In a recent interview, Peirce took a stab at the booming decentralized finance (DeFi) market, which she thinks will compel the SEC “to sit down and ask some fundamental questions about regulations.”
The DeFi market has been booming this season with all the food references drawing everyone’s attention. The SEC, however, looks at it merely as non-custodial lending protocols, synthetic stocks, and exchanges which are something that is tricky for the SEC to deal as some believe it involves the distribution of securities.

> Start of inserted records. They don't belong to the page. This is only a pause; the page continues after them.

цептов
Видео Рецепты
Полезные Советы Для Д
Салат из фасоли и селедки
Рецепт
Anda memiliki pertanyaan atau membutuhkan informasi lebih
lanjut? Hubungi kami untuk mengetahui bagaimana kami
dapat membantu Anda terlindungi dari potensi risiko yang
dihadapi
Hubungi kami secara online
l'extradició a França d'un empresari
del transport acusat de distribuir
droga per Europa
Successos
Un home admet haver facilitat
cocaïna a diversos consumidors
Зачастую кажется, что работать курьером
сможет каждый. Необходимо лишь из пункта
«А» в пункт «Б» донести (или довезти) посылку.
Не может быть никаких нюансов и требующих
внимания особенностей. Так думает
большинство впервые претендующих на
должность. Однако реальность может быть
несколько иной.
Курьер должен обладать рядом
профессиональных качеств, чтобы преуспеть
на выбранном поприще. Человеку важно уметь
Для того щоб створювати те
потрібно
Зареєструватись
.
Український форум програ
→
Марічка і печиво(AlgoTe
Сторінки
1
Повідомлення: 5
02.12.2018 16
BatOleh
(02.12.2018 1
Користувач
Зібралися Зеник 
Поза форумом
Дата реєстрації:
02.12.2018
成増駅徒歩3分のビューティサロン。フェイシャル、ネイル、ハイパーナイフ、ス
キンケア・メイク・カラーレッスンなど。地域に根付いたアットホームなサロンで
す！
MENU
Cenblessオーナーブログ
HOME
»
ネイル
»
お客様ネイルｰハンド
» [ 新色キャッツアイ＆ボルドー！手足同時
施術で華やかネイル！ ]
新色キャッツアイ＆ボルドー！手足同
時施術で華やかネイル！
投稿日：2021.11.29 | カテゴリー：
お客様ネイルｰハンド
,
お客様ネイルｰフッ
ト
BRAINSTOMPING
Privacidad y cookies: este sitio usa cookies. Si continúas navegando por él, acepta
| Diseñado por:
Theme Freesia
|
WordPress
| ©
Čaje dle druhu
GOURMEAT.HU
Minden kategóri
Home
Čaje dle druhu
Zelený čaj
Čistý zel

Hence Peirce says, “The goal of DeFi, as I understand it, is to eliminate intermediaries and to allow people to engage with one another directly. And typically, the way regulators have regulated the financial system is to regulate intermediaries.”
About the current state of crypto regulations, she said “Regulators have not done a great job.”
Peirce has voiced in favor of cryptocurrencies on many occasions, even against her own agency. When it comes to ETFs, she had even published a dissenting statement regarding the rejection of Wilshire Phoenix’s Bitcoin ETF application.
She also spoke against the outcome of Telegram’s legal battle with the SEC and even questioned the SEC in a speech.
“Who did we protect by bringing this action?” she said.
After getting re-elected for her second term, Peirce has expressed her interest in modifying existing crypto regulations to make it easier for Americans to access regulated cryptocurrency markets.
“My main priority, with respect to anything, and not just crypto, is to allow people in the market to engage in transactions that are mutually beneficial.”
Amongst are goals, she plans to revise a policy draft for her proposed “safe harbor” bill that would grant developers three years to build a working project without any SEC intervention.
However, Peirce is also unsure whether she would be able to bring about many changes.
“Bureaucracy is difficult,” she said. “It’s really hard to get anything done.”
She is also unsure about the implementation of her safe harbor proposal considering the regulatory stance of other commissioners whose voters are required to make this proposal a reality.